Monday, July 14, 2025

Del Monte Pacific profit may rebound in 2026 – 2027 — analysts

‘Deconsolidation from bankrupt US unit could improve Asian operations’

Del Monte Pacific Ltd. (DMPL) could begin to regain profitability as early as next year or by 2027, following its planned deconsolidation from its US subsidiary, Del Monte Foods Holdings Ltd. (DMFHL), which recently filed for Chapter 11 bankruptcy protection, analysts said.

“This move can be seen as a chance to improve Del Monte’s profitability in Asia, with recovery possible by fiscal year 2026/2027,” Unicapital Securities Inc. said Thursday, referring to the planned removal of DMFHL from the Campos-led DMPL’s consolidated balance sheet.

As of Jan. 31, 2025, DMPL’s net investment in DMFHL stood at $579 million.

For the first nine months of fiscal year 2025, DMPL posted a net loss of $92 million — an 82 percent increase from the $50.6 million loss in the same period last year — largely attributed to weak performance by US subsidiary Del Monte Foods Corp. (DMFC). Despite this, group-wide sales rose 3 percent year-on-year to $1.9 billion.

On July 2, DMPL disclosed that DMFHL filed for Chapter 11 bankruptcy in the US following a management change initiated by its lenders. The newly appointed board opted to restructure and pursue asset sales to meet debt obligations, the company said.

DMPL has since assured investors and the public that the bankruptcy proceedings will not affect its operations outside the US, particularly in Asia, where its businesses remain stable.

DMFHL is currently implementing a debt restructuring plan and asset sale under a Restructuring Support Agreement (RSA) signed with its creditors.

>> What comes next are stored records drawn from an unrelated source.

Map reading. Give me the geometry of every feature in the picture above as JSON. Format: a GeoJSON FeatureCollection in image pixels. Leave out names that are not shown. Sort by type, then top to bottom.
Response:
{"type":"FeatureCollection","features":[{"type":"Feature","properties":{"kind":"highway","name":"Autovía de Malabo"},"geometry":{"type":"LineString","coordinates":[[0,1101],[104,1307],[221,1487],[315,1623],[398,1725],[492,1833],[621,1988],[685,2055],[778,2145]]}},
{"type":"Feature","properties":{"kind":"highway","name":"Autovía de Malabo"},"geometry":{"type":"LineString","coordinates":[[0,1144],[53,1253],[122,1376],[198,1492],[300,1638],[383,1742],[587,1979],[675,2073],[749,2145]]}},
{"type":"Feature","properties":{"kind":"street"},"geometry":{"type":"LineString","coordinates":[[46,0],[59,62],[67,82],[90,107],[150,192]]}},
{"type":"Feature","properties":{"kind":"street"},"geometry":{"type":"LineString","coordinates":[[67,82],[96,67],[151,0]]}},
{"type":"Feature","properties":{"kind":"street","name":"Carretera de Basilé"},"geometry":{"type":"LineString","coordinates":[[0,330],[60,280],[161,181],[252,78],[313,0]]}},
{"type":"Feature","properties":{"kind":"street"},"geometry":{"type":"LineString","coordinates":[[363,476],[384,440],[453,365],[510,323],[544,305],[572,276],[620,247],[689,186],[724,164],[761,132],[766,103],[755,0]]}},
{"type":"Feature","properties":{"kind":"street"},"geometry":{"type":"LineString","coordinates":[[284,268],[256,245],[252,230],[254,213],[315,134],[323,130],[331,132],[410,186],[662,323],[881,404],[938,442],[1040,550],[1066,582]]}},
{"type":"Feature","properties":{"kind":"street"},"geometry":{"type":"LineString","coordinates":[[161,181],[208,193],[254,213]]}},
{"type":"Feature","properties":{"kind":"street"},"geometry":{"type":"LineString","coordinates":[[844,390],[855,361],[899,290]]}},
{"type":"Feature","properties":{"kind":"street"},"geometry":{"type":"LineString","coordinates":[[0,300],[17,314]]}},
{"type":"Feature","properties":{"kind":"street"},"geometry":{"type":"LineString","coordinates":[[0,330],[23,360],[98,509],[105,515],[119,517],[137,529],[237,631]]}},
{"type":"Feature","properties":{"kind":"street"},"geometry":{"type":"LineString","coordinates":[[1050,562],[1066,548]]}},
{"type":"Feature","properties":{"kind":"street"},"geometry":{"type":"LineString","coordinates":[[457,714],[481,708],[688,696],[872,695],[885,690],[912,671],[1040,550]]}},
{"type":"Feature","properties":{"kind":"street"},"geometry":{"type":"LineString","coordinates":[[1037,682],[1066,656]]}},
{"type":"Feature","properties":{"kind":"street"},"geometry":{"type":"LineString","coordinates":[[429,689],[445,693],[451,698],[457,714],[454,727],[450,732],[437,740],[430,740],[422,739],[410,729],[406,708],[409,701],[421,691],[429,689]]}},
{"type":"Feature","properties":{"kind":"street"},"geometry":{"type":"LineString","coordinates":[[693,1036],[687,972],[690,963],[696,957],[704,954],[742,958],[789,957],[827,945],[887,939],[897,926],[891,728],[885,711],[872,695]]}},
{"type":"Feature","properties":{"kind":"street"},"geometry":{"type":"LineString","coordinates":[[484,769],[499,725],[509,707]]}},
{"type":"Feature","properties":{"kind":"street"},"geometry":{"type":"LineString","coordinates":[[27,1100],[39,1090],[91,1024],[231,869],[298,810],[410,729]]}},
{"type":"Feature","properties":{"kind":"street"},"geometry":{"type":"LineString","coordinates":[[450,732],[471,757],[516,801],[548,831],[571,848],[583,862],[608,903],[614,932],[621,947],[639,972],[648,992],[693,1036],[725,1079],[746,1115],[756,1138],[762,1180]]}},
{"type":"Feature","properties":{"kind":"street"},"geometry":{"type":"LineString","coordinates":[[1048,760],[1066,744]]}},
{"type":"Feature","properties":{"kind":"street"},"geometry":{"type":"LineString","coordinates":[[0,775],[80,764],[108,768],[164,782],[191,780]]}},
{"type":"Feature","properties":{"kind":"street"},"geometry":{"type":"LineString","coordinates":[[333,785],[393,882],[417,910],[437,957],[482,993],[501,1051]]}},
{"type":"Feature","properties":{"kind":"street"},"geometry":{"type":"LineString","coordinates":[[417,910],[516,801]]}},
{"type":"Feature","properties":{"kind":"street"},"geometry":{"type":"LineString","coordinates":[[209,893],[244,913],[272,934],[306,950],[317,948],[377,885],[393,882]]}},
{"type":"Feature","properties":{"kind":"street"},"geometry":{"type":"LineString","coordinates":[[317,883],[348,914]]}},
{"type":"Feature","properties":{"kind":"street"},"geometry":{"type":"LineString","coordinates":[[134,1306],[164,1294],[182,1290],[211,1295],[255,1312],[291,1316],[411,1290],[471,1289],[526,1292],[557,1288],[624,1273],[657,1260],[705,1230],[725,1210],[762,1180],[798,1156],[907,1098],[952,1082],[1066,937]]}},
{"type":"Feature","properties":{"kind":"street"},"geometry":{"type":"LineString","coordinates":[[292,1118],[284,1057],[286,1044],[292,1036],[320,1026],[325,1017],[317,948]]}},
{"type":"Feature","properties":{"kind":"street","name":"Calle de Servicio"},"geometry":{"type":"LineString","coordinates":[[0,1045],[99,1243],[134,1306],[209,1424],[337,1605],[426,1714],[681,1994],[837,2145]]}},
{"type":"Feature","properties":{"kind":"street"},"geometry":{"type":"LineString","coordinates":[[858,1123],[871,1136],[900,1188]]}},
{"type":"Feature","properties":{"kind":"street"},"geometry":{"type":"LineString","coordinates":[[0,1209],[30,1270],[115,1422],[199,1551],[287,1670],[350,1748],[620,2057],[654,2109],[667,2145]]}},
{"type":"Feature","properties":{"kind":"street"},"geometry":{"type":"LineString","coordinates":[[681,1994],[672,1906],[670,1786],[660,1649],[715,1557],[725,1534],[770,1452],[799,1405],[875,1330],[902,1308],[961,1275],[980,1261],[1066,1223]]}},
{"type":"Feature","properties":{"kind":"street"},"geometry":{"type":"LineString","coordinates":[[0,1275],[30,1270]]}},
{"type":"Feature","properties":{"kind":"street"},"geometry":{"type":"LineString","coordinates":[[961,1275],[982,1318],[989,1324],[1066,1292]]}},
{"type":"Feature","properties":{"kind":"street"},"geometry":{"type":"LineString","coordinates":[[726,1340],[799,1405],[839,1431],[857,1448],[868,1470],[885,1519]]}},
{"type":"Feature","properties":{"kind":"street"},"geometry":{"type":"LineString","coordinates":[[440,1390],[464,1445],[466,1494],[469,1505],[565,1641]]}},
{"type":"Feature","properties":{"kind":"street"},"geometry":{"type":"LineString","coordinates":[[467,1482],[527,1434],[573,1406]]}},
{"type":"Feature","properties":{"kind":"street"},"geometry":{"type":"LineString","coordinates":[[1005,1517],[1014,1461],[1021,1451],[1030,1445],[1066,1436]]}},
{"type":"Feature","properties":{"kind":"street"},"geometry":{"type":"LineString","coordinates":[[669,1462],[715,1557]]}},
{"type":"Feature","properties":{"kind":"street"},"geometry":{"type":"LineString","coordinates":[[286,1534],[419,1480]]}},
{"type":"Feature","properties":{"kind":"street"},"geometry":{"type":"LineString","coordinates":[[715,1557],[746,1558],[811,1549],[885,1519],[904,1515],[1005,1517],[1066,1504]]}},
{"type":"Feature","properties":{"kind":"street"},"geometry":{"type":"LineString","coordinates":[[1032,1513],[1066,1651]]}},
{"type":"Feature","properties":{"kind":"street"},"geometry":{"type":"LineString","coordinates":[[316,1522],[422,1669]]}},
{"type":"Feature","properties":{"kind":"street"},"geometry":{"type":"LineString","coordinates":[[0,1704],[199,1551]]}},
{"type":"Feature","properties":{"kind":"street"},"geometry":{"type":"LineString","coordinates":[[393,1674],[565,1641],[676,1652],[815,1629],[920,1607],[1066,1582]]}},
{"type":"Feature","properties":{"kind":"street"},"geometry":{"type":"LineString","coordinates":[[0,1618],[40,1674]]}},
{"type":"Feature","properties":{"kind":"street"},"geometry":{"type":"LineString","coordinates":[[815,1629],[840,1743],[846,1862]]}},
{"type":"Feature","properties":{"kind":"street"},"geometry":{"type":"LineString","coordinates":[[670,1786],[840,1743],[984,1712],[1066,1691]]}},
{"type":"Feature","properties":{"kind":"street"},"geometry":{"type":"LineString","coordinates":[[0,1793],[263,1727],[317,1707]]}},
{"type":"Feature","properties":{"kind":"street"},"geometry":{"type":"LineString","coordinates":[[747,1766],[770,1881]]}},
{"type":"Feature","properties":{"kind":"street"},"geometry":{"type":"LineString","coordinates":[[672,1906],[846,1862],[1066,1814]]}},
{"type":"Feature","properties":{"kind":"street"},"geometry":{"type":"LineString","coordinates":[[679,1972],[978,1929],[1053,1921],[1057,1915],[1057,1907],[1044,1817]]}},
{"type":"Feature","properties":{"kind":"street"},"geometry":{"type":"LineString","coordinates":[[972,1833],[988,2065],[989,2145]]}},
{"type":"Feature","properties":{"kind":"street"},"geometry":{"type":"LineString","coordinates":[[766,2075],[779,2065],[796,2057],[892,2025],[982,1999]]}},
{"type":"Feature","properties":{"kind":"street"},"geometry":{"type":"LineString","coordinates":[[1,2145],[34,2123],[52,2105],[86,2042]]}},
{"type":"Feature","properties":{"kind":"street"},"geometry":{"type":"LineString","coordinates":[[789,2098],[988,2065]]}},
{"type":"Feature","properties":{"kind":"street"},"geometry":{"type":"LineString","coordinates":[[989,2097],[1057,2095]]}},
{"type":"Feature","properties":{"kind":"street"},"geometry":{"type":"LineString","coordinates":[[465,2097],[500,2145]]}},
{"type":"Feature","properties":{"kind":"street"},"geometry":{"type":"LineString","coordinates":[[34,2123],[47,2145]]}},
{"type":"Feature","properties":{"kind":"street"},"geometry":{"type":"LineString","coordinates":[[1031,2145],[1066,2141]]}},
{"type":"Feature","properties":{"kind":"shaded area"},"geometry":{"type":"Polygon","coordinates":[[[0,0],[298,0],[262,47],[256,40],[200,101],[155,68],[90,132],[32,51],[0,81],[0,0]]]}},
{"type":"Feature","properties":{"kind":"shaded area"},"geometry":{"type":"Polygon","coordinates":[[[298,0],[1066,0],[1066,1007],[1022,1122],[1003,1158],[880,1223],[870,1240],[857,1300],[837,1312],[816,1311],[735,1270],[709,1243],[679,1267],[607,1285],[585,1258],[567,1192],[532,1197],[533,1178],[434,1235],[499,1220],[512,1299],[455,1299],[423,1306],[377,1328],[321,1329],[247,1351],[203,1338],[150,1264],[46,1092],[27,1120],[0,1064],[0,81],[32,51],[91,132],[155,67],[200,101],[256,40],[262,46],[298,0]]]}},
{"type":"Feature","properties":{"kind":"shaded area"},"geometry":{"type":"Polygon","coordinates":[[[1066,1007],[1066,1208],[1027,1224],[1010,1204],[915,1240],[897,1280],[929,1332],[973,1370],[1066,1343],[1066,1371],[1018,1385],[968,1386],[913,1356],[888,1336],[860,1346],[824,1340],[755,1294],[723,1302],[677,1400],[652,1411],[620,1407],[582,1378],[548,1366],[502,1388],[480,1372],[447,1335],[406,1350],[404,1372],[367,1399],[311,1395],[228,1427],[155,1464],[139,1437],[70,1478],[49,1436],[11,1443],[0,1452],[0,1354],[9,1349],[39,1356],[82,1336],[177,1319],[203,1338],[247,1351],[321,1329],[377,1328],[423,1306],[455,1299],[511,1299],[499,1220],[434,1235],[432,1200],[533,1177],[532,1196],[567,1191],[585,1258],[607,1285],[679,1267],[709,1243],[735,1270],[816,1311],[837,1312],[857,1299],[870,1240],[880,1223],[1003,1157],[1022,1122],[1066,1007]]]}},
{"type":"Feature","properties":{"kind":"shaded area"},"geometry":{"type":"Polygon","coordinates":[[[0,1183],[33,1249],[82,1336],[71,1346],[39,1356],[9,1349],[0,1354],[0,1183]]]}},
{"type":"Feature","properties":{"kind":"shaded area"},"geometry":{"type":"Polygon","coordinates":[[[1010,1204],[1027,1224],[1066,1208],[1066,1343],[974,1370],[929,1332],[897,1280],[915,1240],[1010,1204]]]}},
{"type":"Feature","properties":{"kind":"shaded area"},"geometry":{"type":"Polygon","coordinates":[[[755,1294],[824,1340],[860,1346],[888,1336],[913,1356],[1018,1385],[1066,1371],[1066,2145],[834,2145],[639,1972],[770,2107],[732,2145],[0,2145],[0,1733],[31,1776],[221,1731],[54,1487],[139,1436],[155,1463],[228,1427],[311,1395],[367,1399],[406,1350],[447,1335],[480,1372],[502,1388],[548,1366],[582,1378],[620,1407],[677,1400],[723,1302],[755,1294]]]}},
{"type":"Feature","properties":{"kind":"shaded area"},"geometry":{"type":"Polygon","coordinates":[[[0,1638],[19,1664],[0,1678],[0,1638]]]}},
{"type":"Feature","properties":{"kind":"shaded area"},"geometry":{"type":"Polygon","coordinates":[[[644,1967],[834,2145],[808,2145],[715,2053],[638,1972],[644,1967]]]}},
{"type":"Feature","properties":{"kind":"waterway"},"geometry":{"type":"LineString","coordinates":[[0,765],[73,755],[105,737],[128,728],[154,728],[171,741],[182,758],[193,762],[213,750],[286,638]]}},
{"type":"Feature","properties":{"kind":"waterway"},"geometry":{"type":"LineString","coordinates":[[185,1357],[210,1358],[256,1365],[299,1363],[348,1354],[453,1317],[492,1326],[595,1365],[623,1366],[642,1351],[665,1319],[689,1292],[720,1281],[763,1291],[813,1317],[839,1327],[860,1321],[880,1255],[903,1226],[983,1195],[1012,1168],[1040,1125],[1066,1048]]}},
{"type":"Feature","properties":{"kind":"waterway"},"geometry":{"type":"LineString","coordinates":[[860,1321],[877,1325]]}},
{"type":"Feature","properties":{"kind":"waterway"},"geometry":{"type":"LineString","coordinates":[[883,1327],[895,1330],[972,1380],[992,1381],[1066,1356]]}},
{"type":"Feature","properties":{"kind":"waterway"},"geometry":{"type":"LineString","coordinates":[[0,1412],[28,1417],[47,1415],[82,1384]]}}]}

According to DMPL, the RSA provides for “a sale of all or substantially all of the assets of DMFHL and certain of its subsidiaries,” as part of a broader restructuring strategy to be executed under Chapter 11.

DMFHL and some affiliates filed for voluntary bankruptcy before the US Bankruptcy Court for the District of New Jersey on July 1 (US time).

The company also said DMFHL and its subsidiaries would have access to $912.5 million in debtor-in-possession (DIP) financing to support ongoing operations during the process.

“Chapter 11 is a US legal process focused on the financial and operational restructuring of a company,” DMPL explained. “It allows a company, through its existing management, to continue operating in the ordinary course of business.”

The court-supervised process generally halts creditor collection efforts through a moratorium while the debtor restructures liabilities, DMPL added. “Throughout this process, DMFHL and its operating subsidiary, Del Monte Foods Corp. II Inc., will continue normal business operations.”

DMPL is currently assessing the impact of the planned deconsolidation of DMFHL from its financial statements.

The bankruptcy filing follows a decision made in May 2025, when DMPL ceded control of DMFHL and three related entities — including Del Monte Foods Inc. (DMFI) — to settle a legal claim against DMFI.

DMPL said the decision was made “to protect the company’s interests and, importantly, will not disrupt the favorable business operations” of its Philippine unit, Del Monte Philippines Inc.